The reality? Boucher doesn’t have the passing acumen to fit in with Rajaković’s offensive system, nor does Trent, although his shooting is a helpful release valve. Schröder is a very good backup point guard, but that position is far more important on a team trying to be good rather than a team fine with being bad for the time being. Young and Porter are potentially useful to good teams at the end of a rotation or as insurance against injury, and their contracts expire at the end of the season. Whether it is through cap space or exceptions, the Raptors will have the means to bring in some veterans next year to help steer the young roster toward respectability and responsible play.

So, bring on the second-round picks, and maybe even a first-rounder if you can find one. Bring on the expiring contracts or young players other teams have given up on that still might be able to find a place in the league. Bring all of that back to Toronto in trades. Or best offer.


• This game was not close from the start. Even when equally matched, the Pelicans have way more size and depth than the Raptors. Coming off a double-overtime loss in Oklahoma City, the Raptors were flat from the start. The Pelicans having Zion Williamson and Herb Jones, who have been in and out of the lineup, made the game especially lopsided. The Raptors could not do anything productive offensively early, and it was on from there.
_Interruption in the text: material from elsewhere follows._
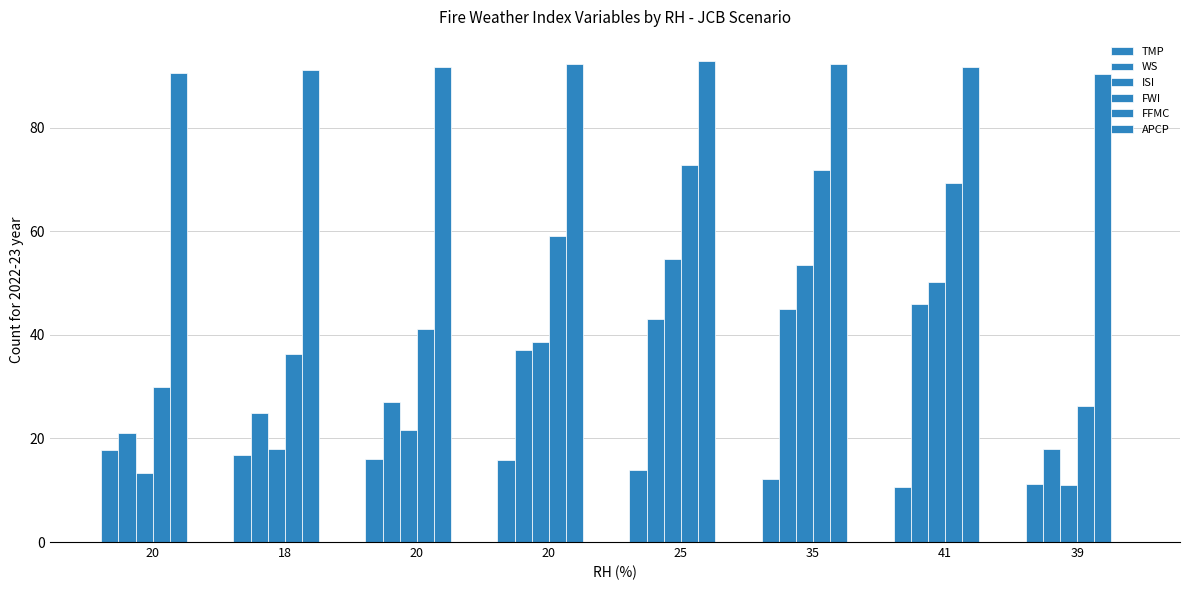

How many values in the TMP series are below 15?

4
“Fatigue is part of this league,” Rajaković said. “And this is a league in which there are no excuses and nobody’s asking you, ‘What did you do yesterday?’ You have a job to do today. And our performance today was unacceptable. This is not the way we want to go about business.”
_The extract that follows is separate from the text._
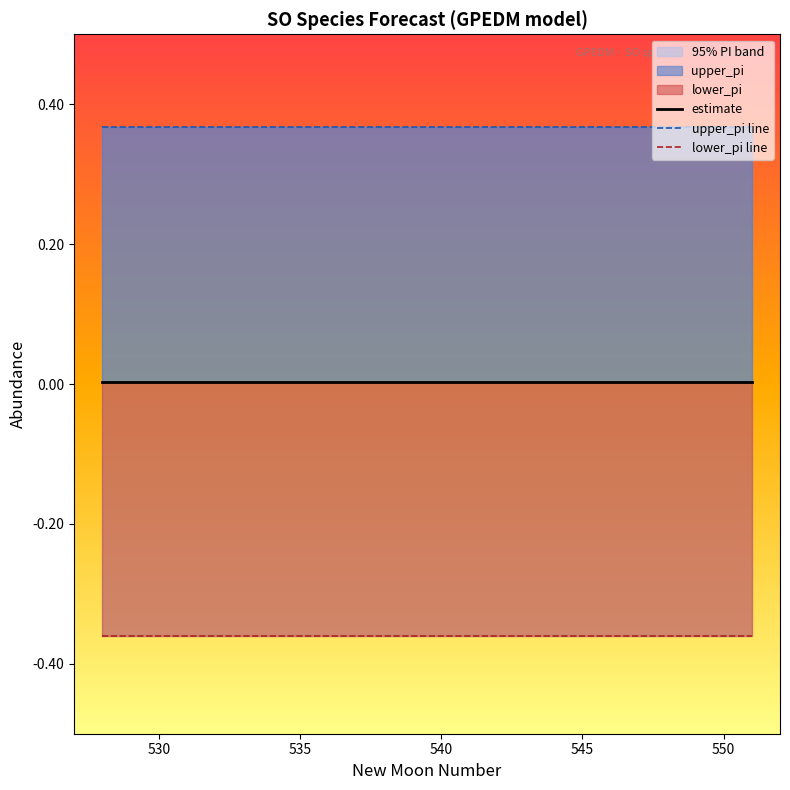

True or false: lower_pi line and upper_pi line cross at least once.

False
• Ingram had a furious close to the third quarter, hitting five 3s in 145 seconds of game time. He finished with 41 points in just three quarters, with only the score holding him below 50.

• I think that was an (unintentional?) nutmeg of Larry Nance Jr. from Nwora to Bruce Brown. Look, if I highlighted the bad stuff, we’d been here for a while.
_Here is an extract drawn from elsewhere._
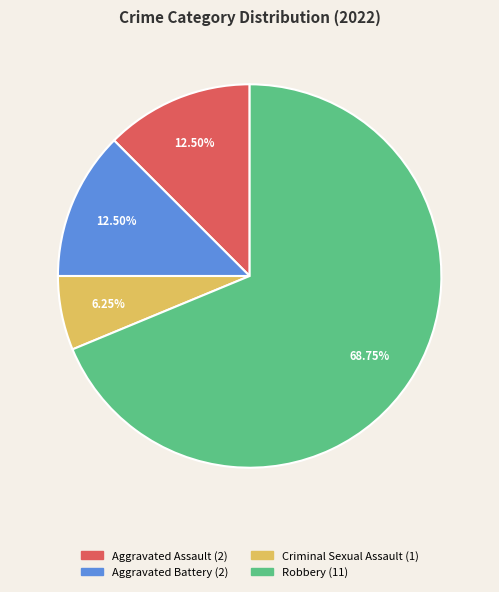

The Aggravated Battery slice represents 24% of the pie. True or false?

False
• Gradey Dick has been playing much better since his return to regular play following the trades, and that all led to a 15-point first half in New Orleans. Dick has gotten much better physically, which has shown up more defensively. Finally, he got it going from all over the floor. His confidence was obvious. He finished with 22 points, one below his season-high set with Raptors 905.

• Garrett Temple played 85 games over two years for the Pelicans, and he got a welcome back video. That is nice, and it seems likely that if it had been someone not universally liked throughout the league, maybe there would have been no such honour.

“He brought a ton of leadership to our program,” New Orleans coach Willie Green said. “Especially with me being a first-year head coach, leaning on him on just concepts and how (players) like practice time and, ‘What do you think about team dinners and just doing different things?’ Obviously we got some chances to golf together. So he’s a consummate pro and it’s a reason that he’s having a great career and a long career.”

I like the idea of Temple playing as long as he wants to play for the veteran minimum. The only rule: He must play for a team with a first-year coach every season.

• RJ Barrett did not play on the second night of a back-to-back, with the Raptors managing the swollen knee that kept him out of three games. Trent left the game after the first half with back stiffness.

• There were a fair number of Raptors fans on hand, which I’m sure had nothing to do with the ongoing celebration of Mardi Gras in New Orleans.